## WHAT THE EXERCISE ASKS:
In the records below, the line with "ring mcp: (783, 289)" opens the range and the line with "thumb mcp: (1683, 482)" closes it; print that range exactly and nothing else.

## DATA SUPPLIED:
****************
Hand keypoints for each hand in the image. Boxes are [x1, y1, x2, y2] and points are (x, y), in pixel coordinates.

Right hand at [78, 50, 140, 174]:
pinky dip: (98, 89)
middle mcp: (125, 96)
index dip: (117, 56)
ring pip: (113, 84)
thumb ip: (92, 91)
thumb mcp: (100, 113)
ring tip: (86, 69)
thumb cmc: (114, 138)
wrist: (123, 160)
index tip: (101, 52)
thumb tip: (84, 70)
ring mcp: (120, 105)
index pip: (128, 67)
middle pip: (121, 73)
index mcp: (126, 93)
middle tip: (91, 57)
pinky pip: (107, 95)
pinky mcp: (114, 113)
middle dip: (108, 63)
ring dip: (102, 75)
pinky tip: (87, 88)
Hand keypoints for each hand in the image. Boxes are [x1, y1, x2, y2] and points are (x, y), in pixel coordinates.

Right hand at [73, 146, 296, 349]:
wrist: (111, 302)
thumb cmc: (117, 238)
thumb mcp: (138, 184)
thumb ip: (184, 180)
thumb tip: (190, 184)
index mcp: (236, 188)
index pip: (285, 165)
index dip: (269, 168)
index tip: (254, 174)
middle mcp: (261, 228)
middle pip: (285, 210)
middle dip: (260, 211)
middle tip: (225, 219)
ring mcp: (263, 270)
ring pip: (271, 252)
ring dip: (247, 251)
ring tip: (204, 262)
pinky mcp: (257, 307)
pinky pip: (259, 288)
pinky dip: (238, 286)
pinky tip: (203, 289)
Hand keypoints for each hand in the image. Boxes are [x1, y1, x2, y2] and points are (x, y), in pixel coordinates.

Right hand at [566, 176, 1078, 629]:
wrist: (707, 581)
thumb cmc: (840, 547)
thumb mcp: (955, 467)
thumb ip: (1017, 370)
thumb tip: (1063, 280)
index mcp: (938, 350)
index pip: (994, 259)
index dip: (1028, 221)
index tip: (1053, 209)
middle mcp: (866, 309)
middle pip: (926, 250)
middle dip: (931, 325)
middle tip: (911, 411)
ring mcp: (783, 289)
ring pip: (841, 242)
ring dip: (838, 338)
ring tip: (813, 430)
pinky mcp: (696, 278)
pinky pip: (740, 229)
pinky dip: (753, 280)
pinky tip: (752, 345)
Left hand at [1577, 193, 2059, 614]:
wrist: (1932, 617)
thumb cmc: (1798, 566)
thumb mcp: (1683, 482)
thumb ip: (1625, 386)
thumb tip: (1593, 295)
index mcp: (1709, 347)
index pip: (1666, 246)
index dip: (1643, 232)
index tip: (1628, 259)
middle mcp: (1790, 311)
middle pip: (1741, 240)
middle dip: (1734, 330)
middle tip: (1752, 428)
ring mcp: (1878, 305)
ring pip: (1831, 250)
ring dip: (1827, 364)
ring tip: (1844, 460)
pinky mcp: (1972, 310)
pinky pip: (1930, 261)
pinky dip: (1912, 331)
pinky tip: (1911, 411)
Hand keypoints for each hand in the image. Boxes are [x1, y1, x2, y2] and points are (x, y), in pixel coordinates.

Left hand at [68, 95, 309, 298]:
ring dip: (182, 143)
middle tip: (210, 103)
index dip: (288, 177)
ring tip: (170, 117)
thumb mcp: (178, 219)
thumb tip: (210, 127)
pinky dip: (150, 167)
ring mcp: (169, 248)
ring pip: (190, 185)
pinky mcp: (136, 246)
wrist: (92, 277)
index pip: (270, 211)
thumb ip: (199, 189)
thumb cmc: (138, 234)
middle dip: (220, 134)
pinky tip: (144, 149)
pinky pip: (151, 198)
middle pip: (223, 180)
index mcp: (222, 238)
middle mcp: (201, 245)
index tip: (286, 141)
****************
## YOUR RESPONSE:
ring mcp: (783, 289)
ring pip: (841, 242)
ring dip: (838, 338)
ring tip: (813, 430)
pinky mcp: (696, 278)
pinky pip: (740, 229)
pinky dip: (753, 280)
pinky tip: (752, 345)
Left hand at [1577, 193, 2059, 614]:
wrist: (1932, 617)
thumb cmc: (1798, 566)
thumb mcp: (1683, 482)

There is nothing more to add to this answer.